Re: Disturbing news..

Simon Williams (announce@sis-domain.demon.co.uk)
Wed, 28 Mar 2001 16:49:26 +0100


In message <20010328100440.A5941@zalem.puupuu.org>, Olivier Galibert
<galibert@pobox.com> writes
>On Wed, Mar 28, 2001 at 03:04:46PM +0100, Simon Williams wrote:
>> I think their point was that a program could only change permissions
>> of a file that was owned by the same owner. If a file is owned by a
>> different user & has no write permissions for any user, the program
>> can't modify the file or it's permissions.
>
>You mean, you usually have write permissions for other than the owner
>on executable files?
>
>Let me reformulate that. You usually have write permissions for other
>than the owner, and not only on some special, untrusted log files (I'm
>talking files, here, not device nodes)? What's your umask, 0?
>

Firstly, I'm relatively new to Linux (only about 3 yrs experience) &
don't claim to be an expert. Secondly, I don't think I stated my point
very clearly.

No, I don't have write permissions set on an executable for any user
other than the owner.

What I meant was that if a file is owned by root with permissions of,
say, 555 (r-xr-xr-x), not setuid or setgid, then another executable
run as a non-root user cannot modify it or change the permissions to
7 (rwx).

>
>> Sounds like a good plan to me.
>
>PEBCAK. Unix security is not designed with dumb "administrators" in
>mind, nor should be.

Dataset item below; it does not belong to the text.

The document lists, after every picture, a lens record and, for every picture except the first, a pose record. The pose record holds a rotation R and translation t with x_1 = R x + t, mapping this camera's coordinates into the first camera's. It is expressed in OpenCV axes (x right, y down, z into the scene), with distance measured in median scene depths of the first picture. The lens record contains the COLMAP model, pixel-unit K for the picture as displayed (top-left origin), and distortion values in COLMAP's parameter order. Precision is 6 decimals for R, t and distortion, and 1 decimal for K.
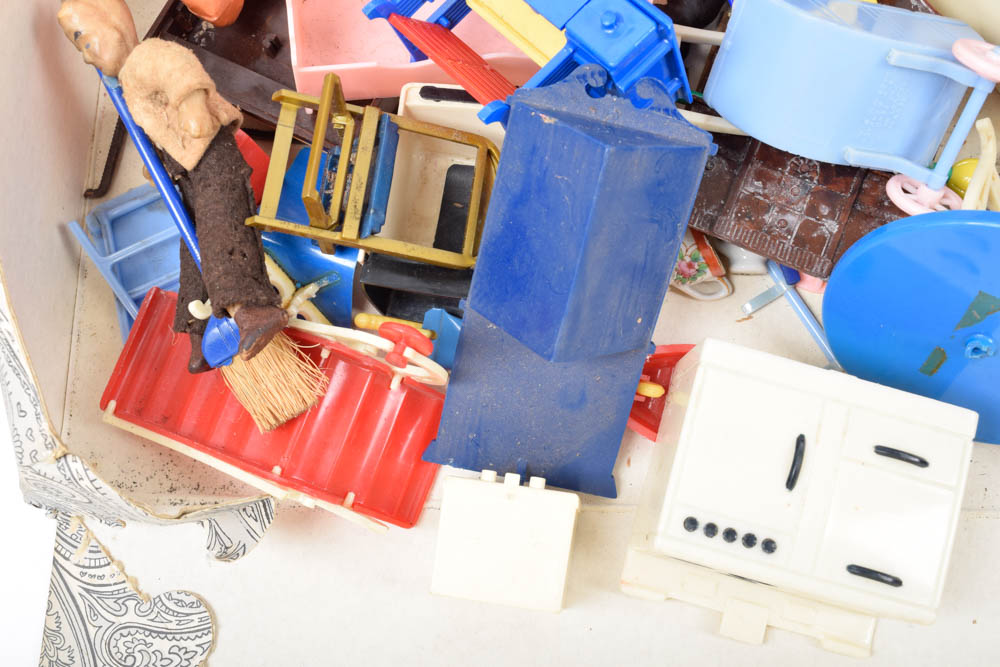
lens RADIAL K [[1156.5, 0, 495.0], [0, 1156.5, 339.4], [0, 0, 1]] dist [-0.063593, 0.000000]
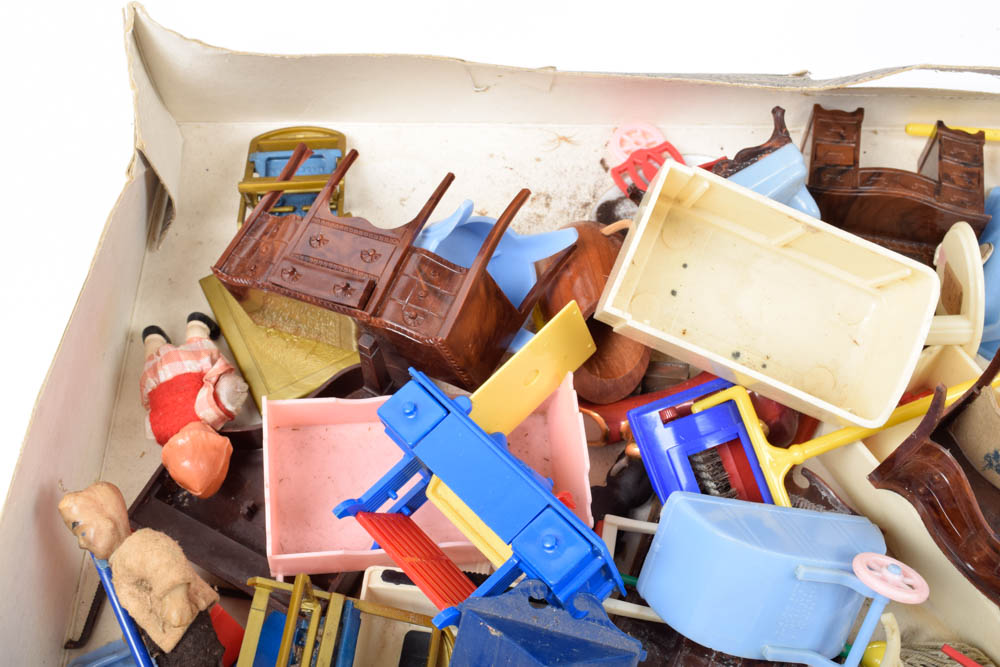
lens RADIAL K [[1156.5, 0, 495.8], [0, 1156.5, 333.2], [0, 0, 1]] dist [-0.063593, 0.000000]
pose [[0.999359, 0.022761, 0.027626, 0.008840], [-0.014715, 0.964800, -0.262572, -0.157925], [-0.032630, 0.261997, 0.964517, -0.137004]]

User friendly is good. Luser friendly isn't,
>it's either dumbing down or unnecessarily restrictive.
>

I completely agree (even with the PEBCAK part :)). UNIX security on
corporate networks or public-facing systems should be left to experts.
I, on the other hand, am a home-user trying to learn how Linux works &
how to secure it, I don't pretend to be an expert.

My policy is to give necessary permissions & no more. I would set the
aforementioned permissions on the main system binaries which would allow
other users to get on with what they need to do without being able to
affect the workspaces of other users, only their own.

I'm open to contructive criticism on this.